The set of diagnosis pages I'd like to build, the one I'd start with, and where I need you to put me straight.
I've been studying how PCL shows up when someone goes looking for private prostate care, and I want to run something past you before I build anything. I've done the outside-in research, but you're the clinician. A fair bit of what follows is my best guess at how your pathway actually works, and I'd rather you tell me where I've got it wrong than have me write pages that sound off to a patient.
When a man in London gets a raised PSA and starts searching, the AI answer at the top of Google already walks him through the pathway, MRI before biopsy, then points him at a clinic. Right now that clinic is never PCL. I want it to be.
I checked 45 of these searches last month. PCL was named in none of the Google AI answers. I'd like to change that, starting on the part of the journey I think you genuinely own: the diagnosis, and I'd run it as an experiment rather than a leap of faith.
My read is that PCL's real difference is being MRI-first: MRI before biopsy, done privately and fast. If that's right, it's a strong thing to build on, because the AI answers already recite that pathway but cite the NHS and one hospital group, never an independent specialist. The door is open.
The plan, in plain terms: instead of scattering a dozen articles, build one proper, connected set of pages on diagnosis with a single main page at the centre. I want to start with just that one page and see if it works before building anything else.
But that's me looking from the outside.

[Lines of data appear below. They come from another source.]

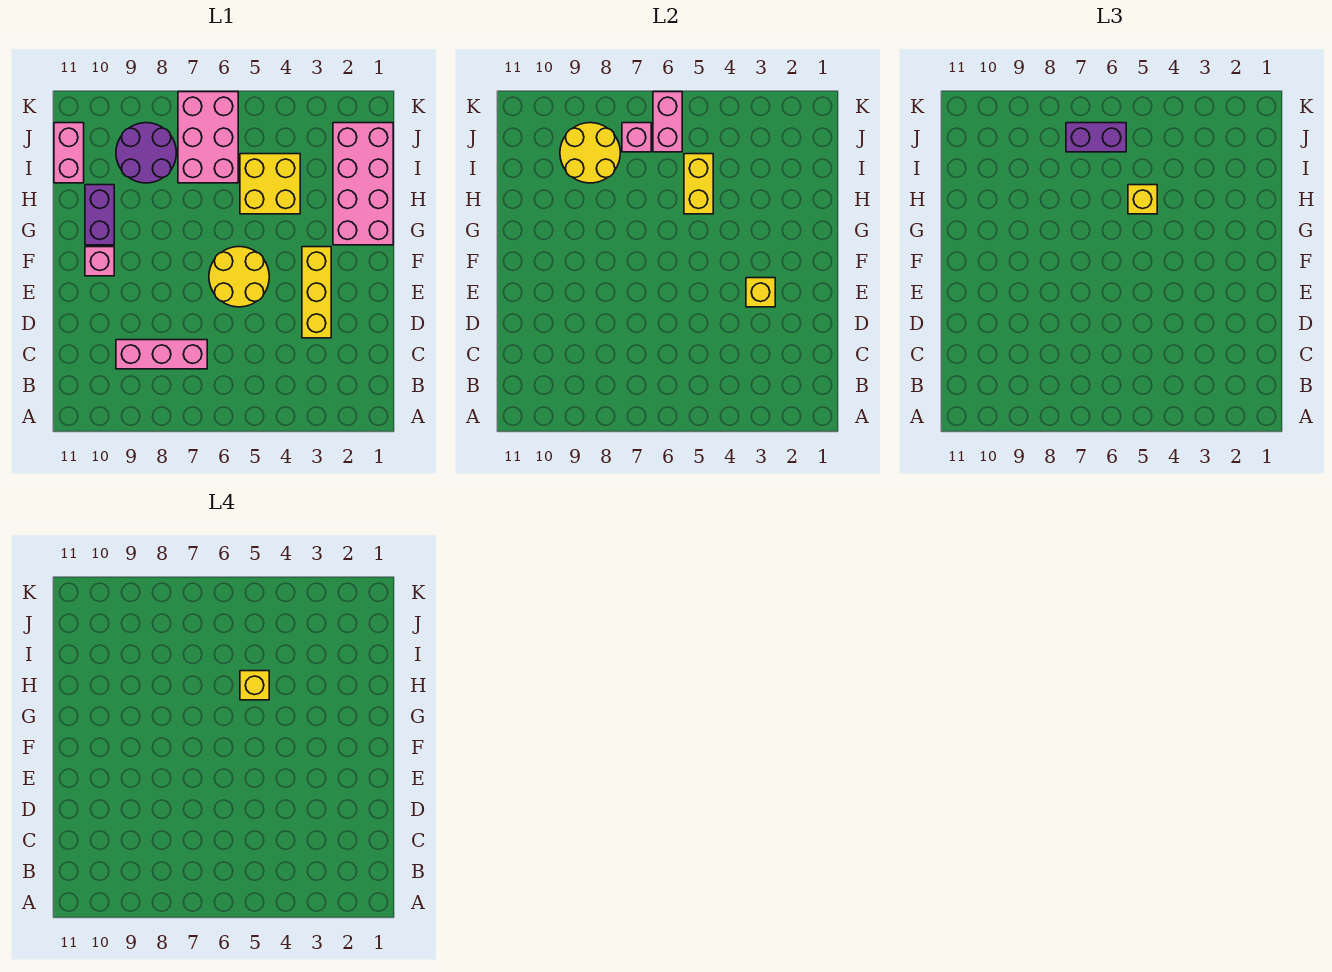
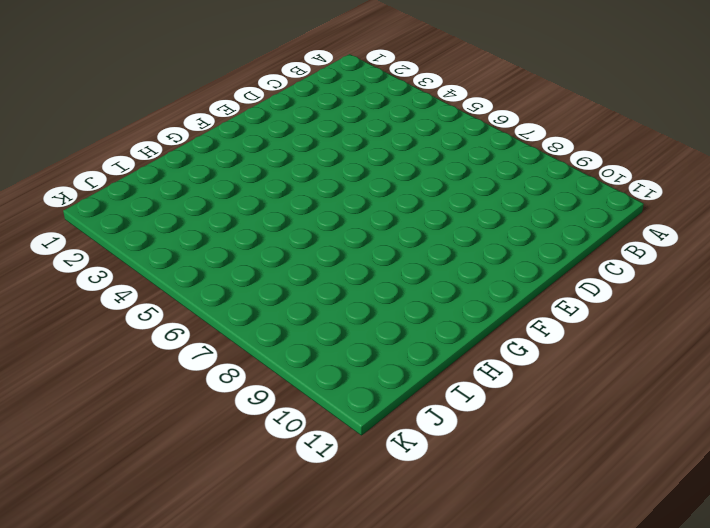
none -> pink 1x3 brick [116,340,207,369]
none -> yellow 1x3 brick [302,247,331,338]
none -> yellow 2x2 round brick [209,247,269,307]

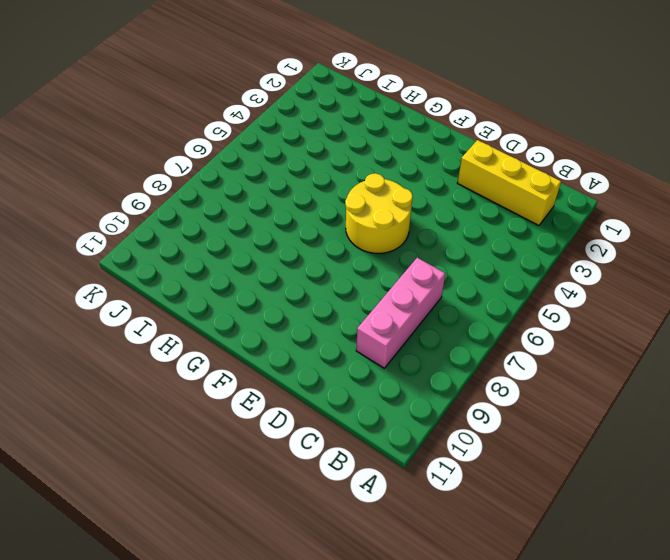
yellow 1x3 brick [457,140,561,226] -> yellow 1x3 brick moved to [302,247,331,338]
none -> pink 1x1 brick [85,247,114,276]
none -> pink 2x4 brick [333,123,393,245]
none -> purple 1x2 brick [85,185,114,245]

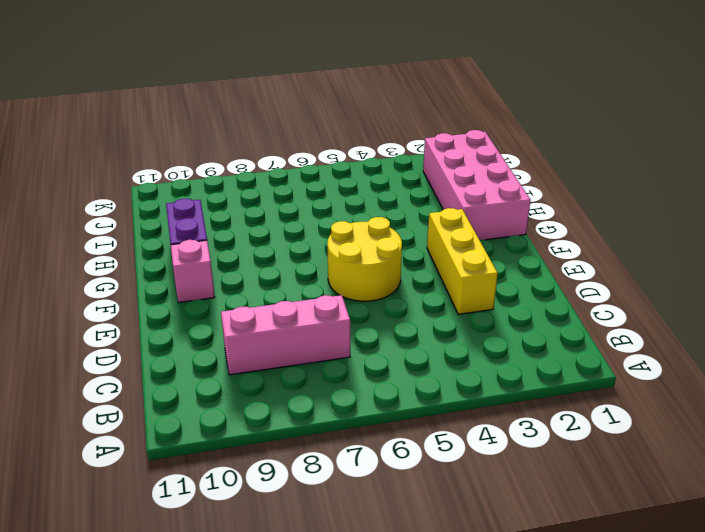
none -> yellow 2x2 brick [240,154,300,214]
none -> pink 2x3 brick [178,92,238,183]
none -> purple 2x2 round brick [116,123,176,183]

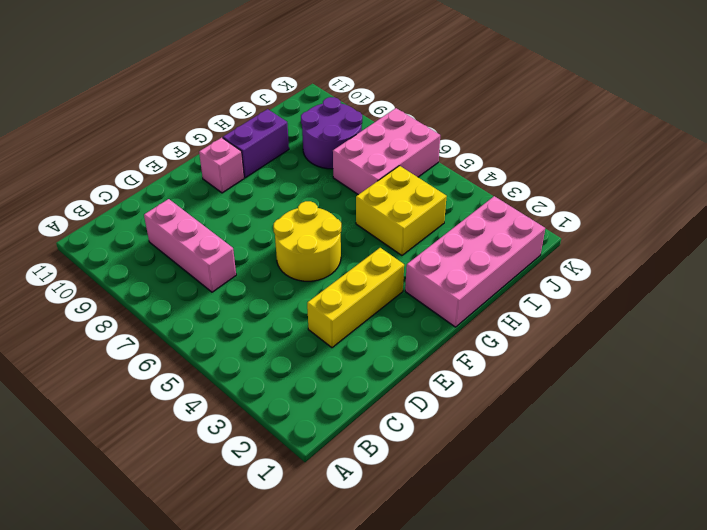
none -> pink 1x2 brick [54,123,84,183]
none -> yellow 1x1 brick [746,278,775,307]
none -> yellow 1x2 brick [684,154,713,214]

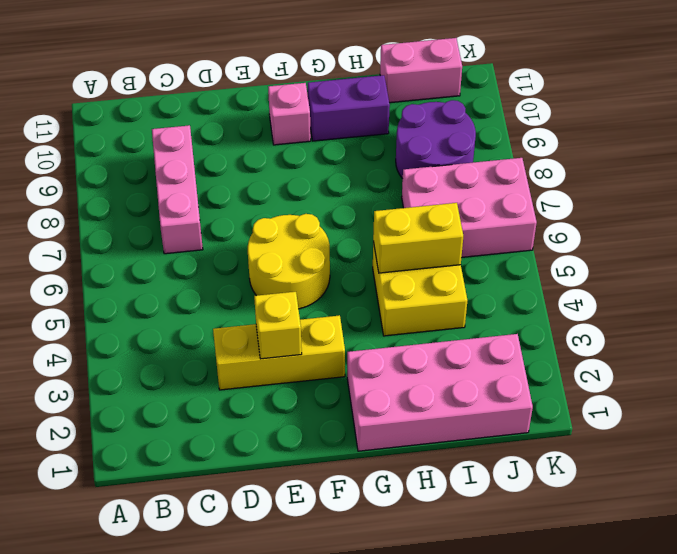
none -> yellow 2x2 round brick [560,123,620,183]
none -> pink 1x2 brick [653,92,682,152]
none -> pink 1x1 brick [622,123,651,152]

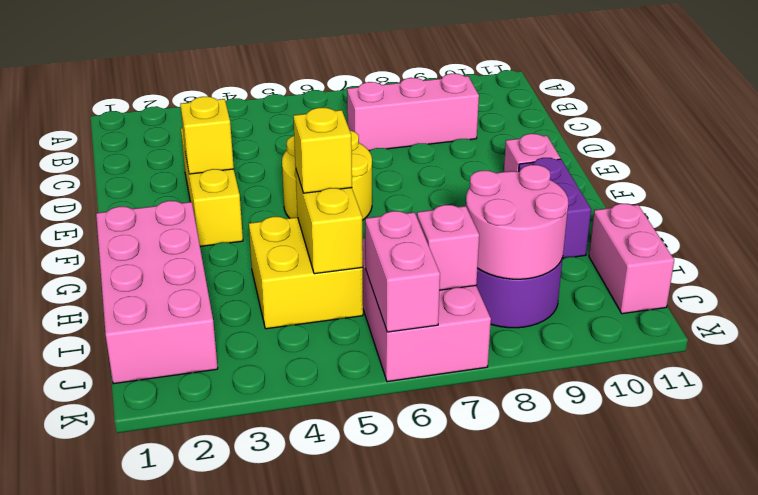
pink 2x2 round brick [466,165,568,279] -> yellow 2x2 round brick [560,123,620,183]
none -> purple 1x2 brick [1066,123,1126,152]
none -> yellow 1x1 brick [240,671,269,700]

I don't actually know how you decide who gets an MRI first, what the realistic private timings are, or how you'd describe the biopsy to a worried patient.

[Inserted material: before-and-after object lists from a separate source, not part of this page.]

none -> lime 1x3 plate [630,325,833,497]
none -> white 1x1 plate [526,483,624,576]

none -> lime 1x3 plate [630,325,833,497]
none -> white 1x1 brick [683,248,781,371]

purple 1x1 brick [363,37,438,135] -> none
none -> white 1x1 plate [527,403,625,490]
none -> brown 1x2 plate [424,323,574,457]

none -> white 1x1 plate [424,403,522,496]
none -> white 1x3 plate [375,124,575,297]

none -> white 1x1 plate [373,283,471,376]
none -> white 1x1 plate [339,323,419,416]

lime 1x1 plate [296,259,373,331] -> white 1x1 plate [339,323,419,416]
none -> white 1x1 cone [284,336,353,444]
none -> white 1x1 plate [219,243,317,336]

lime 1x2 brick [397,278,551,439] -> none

So treat what follows as a draft for you to redraw, not a finished plan. If you'd approach the whole topic differently, I'd genuinely rather hear that now than after I've built it.
The end goal isn't one page. It's a small, connected set that together owns "private prostate diagnosis in London" in Google and in the AI answers, and funnels people into the booking flow you already have.

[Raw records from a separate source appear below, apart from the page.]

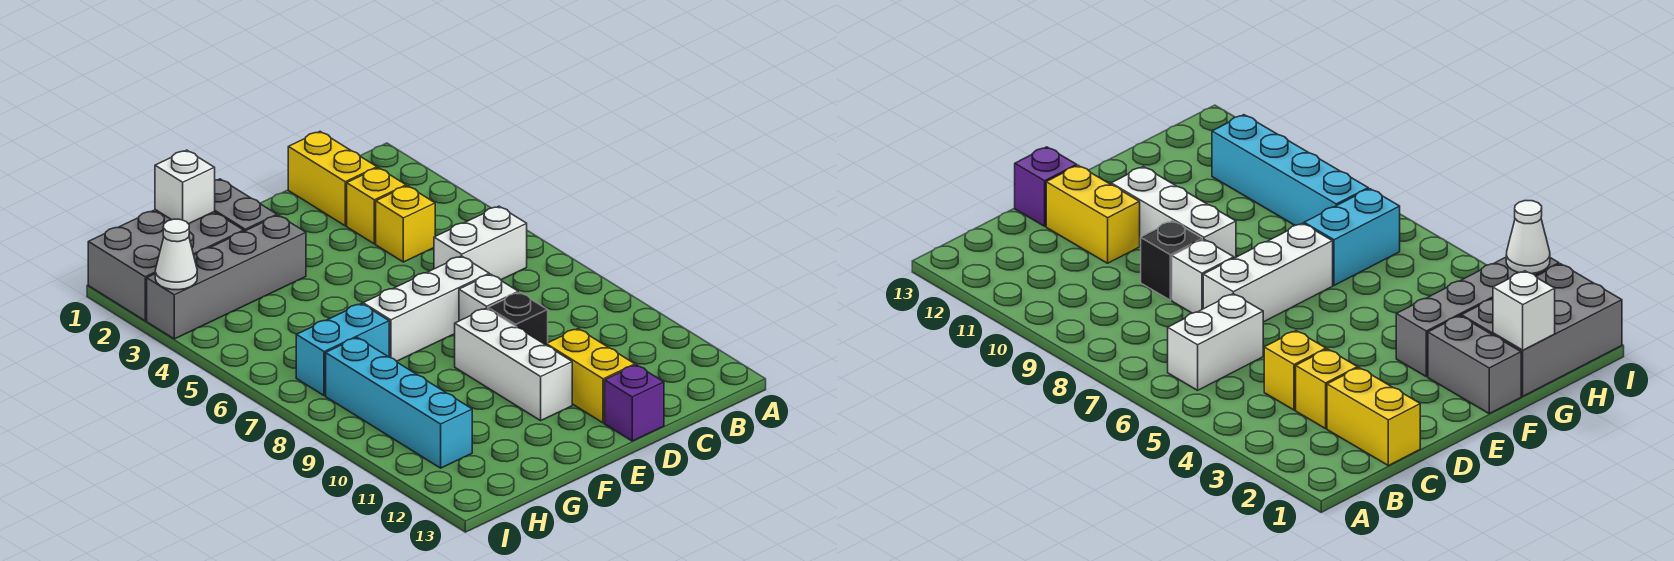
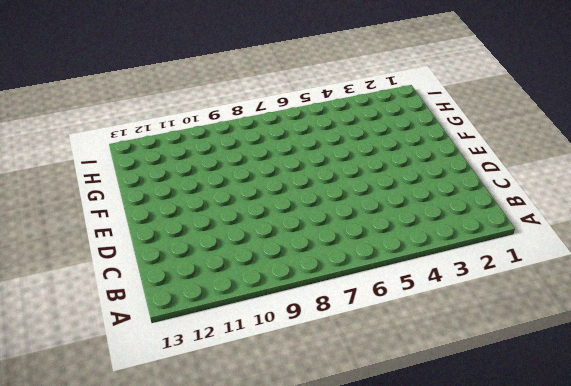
none -> white 1x2 brick [434,206,527,280]
none -> yellow 1x2 brick [288,132,377,226]
none -> yellow 1x1 brick [347,168,406,244]

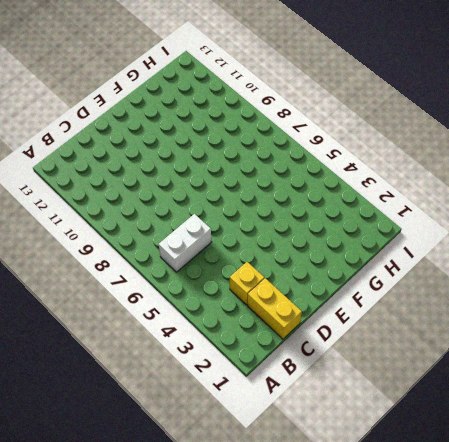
none -> yellow 1x1 brick [376,186,435,262]
none -> white 1x3 brick [363,256,489,361]
none -> white 1x1 brick [459,274,518,321]

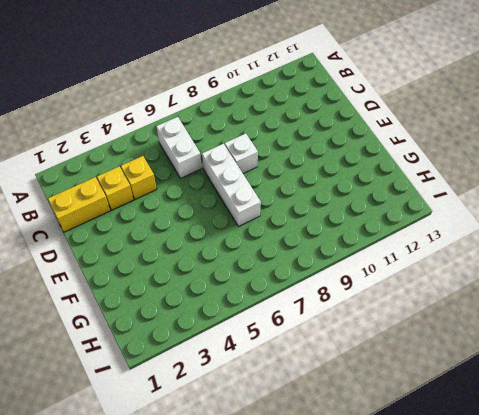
none -> black 1x1 brick [488,292,548,345]
none -> yellow 1x2 brick [546,329,635,423]
none -> purple 1x1 brick [605,365,664,441]

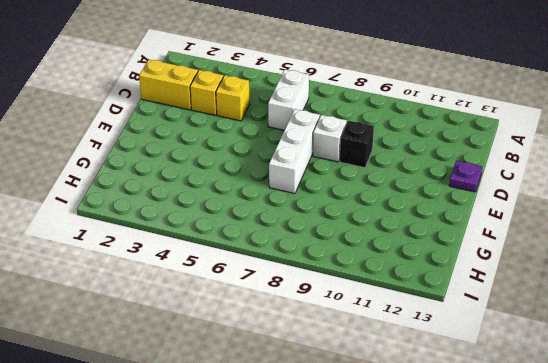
purple 1x1 plate [449,161,482,192] -> purple 1x1 brick [605,365,664,441]
none -> yellow 1x2 brick [546,329,635,423]
none -> white 1x3 brick [455,308,572,421]
none -> grey 1x2 brick [215,179,277,231]

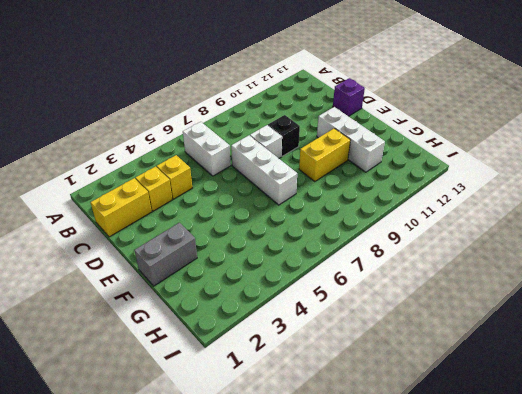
white 1x3 brick [317,107,385,172] -> white 1x3 brick turned to [455,308,572,421]
yellow 1x2 brick [299,128,351,182] -> yellow 1x2 brick moved to [546,329,635,423]
none -> grey 1x4 brick [147,215,306,339]
none -> grey 2x3 brick [88,210,244,321]
none -> cyan 1x2 brick [296,304,389,396]

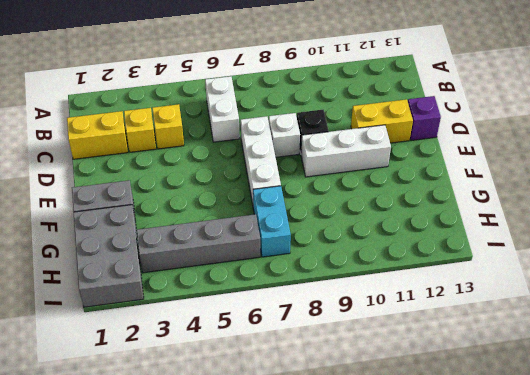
grey 1x4 brick [137,214,261,273] -> grey 1x4 brick turned to [147,215,306,339]
none -> cyan 1x4 brick [326,338,472,468]
none -> white 1x1 brick [155,150,215,224]
none -> white 1x1 cone [155,219,197,290]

The main page everything else links back to. How PCL diagnoses, MRI before biopsy, and how fast.
What an mpMRI is, what to expect, and the price. The AI answer already fires on this search.
Transperineal / fusion biopsy, with the transperineal-vs-transrectal comparison most clinics skip, and the price.
A plain explainer of why MRI before biopsy. The AI answer here names no clinic at all today, so it's wide open.
Every diagnostic price on its own line: consultation, PSA, MRI, biopsy, PSMA PET. This is what wins the "how much" searches.
The top of the funnel, where a worried man starts. Answers his question and routes him into the MRI pathway.
A local page tied to your Google listing, to convert the map visibility you already have.
I don't want to sell you a big build on a hunch, so I'd run this the way you'd run a trial: a clear baseline, one change at a time, and an honest read of the result.
The baseline is already taken. Last month PCL appeared in none of the 45 Google AI Overviews I checked across the prostate journey. Each month I'd re-run that same check, focused on the AI answers in Google (that's the one that actually fires for these searches in the UK), and watch three things: whether your pages start getting cited in those answers, where they rank, and how enquiries move. We build one page, measure, and let the result decide whether we build the next.
What I'm really trying to do is make sure PCL shows up where it actually makes a difference, the searches and AI answers where someone's choosing a private specialist. I'm not putting a number or a hard commitment on it.
And I'll be straight about the rest: I can't promise you exactly how this comes together, or how these things behave, because honestly nobody can. It's an experiment. We try things based on what we're seeing, watch what happens, and learn as we go. I'll show you what's moving each month, and if something isn't working we change it or drop it.
We don't build all seven at once, and I'm not asking you to sign off on all of it today. I'd start with one page and prove it works before doing the rest.
The hub. It explains how PCL diagnoses, MRI-first, and how quickly, then hands the patient to your existing Complete Assessment page. I'd keep it separate from your homepage on purpose: the homepage does a good job as your brand page, so I'd let it keep that job and give the diagnosis topic its own front door rather than have the two compete.
Three things, in order of importance.
Is diagnosis, and MRI-first specifically, the right thing to lead with? Or would you build PCL's reputation somewhere else first? Tell me if I've misread what you do differently. This is the question that matters most.
I never estimate a clinical number; I'd use yours, signed off by you. For this first page: how you decide MRI-first and who it's right for, realistic private timings, what a patient should understand before an MRI and a biopsy, the questions people actually ask you at the raised-PSA moment, and any case numbers you'd stand behind. Nothing goes live without your sign-off.
Your GMC register entry, hospital and university pages, any PubMed, LinkedIn, Doctify or Top Doctors profiles. Low effort for you, and one of the strongest signals telling Google and the AI assistants you're real and trusted. Your consultant page has none of them attached today.
You won't write anything. I draft from your guidance, you check it for clinical accuracy, and only then does it go live.